Tarefas
A. Segundo o trecho sobre os musicais, em que década aconteceu o sucesso de Sidney Magal?
B. Transcreva, do trecho sobre os musicais, a parte que vai de “De um lado Macabéa, personagem” até “teatro musical paulista.”.

Trecho

____________

De um lado Macabéa, personagem fictícia do lendário romance A Hora da Estrela, escrito por Clarice Lispector. De outro, Sidney Magal, personalidade da música nacional. Mas o que essas figuras distintas têm em comum? Ambas estão sendo interpretadas nos palcos do teatro musical paulista.
Ao longo das entrevistas com os protagonistas das peças, foi possível sentir como tem sido impactante para estes três artistas interpretar essas personagens no teatro – e como essa emoção chega para o público! Confira a seguir.
Sidney Magal – Muito Mais que um Amante Latino
Os atores Luis Vasconcelos e Juan Alba interpretam Magal em Sidney Magal – Muito Mais que um Amante Latino. Luis Vasconcelos na fase jovem e Juan Alba em sua maturidade. O sucesso do cantor aconteceu na década de 1970, quando o artista apostou em estilo excêntrico, banhado de referências disco e latinas.
Já tinham tido contato com a obra de Sidney Magal?
Luis Vasconcelos: Quando tinha uns 14 anos, meu cabelo começou a ficar grande, cacheado, falavam que era parecido com Sidney Magal. Então comecei a escutar suas músicas e a brincar de imitá-lo. Em 2019, surgiu a possibilidade de uma audição para o musical Silvio Santos Vem Aí, em que havia a personagem de Sidney Magal, mas acabei não pegando o papel. Assim, decidi estudar mais, fui a fundo em suas músicas e história.
E, na hora certa, consegui o papel, dessa vez, para o próprio musical sobre a vida dele. Inclusive, tive a oportunidade de conhecê-lo ao longo deste processo. Fui assistir a um show e, ao final, pude entrar em seu camarim. Estava tremendo, ansioso, nervoso… imagina, conhecer a pessoa que estava pesquisando há mais de um mês! Mas ele é tudo que já tinha ouvido falar: uma pessoa calma, amorosa. Ele disse: “Senta aqui comigo!”. Fiquei superconfortável ao seu lado. Conversamos bastante e pude entender quem era Sidney Magalhães – pai de três filhos, agora avô, que é ainda mais do que o amante latino que todos conhecem. No dia em que apresentamos o espetáculo para ele e sua família, a emoção estava a mil! Tentei não pensar nisso, senão não iria conseguir subir no palco.

____________

Dados fornecidos

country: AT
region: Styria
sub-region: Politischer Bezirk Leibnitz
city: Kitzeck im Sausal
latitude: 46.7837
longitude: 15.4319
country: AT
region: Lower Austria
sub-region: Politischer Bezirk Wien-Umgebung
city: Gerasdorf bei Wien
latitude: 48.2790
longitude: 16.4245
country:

____________

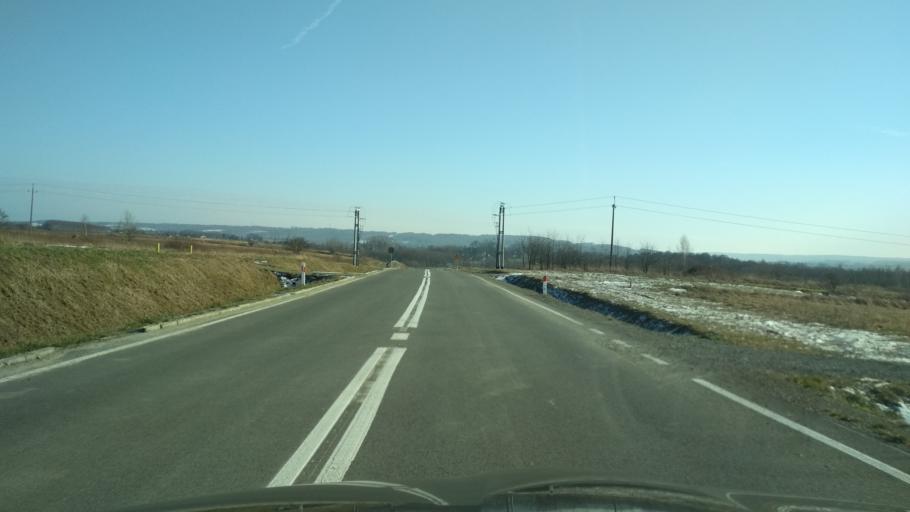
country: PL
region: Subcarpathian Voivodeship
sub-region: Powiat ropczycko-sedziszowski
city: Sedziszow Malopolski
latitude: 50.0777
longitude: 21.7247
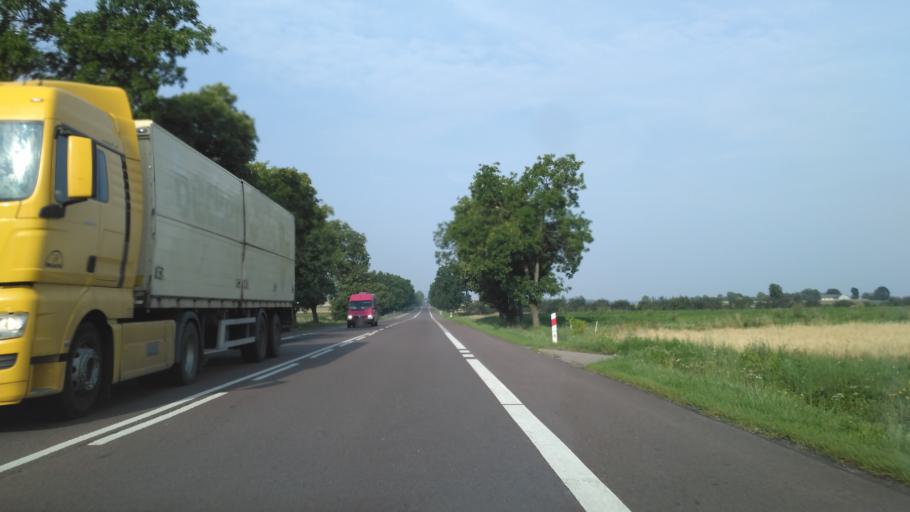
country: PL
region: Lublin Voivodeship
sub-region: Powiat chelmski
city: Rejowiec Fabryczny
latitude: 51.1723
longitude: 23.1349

____________

Respostas
A. Na década de 1970.

B.
De um lado Macabéa, personagem fictícia do lendário romance A Hora da Estrela, escrito por Clarice Lispector. De outro, Sidney Magal, personalidade da música nacional. Mas o que essas figuras distintas têm em comum? Ambas estão sendo interpretadas nos palcos do teatro musical paulista.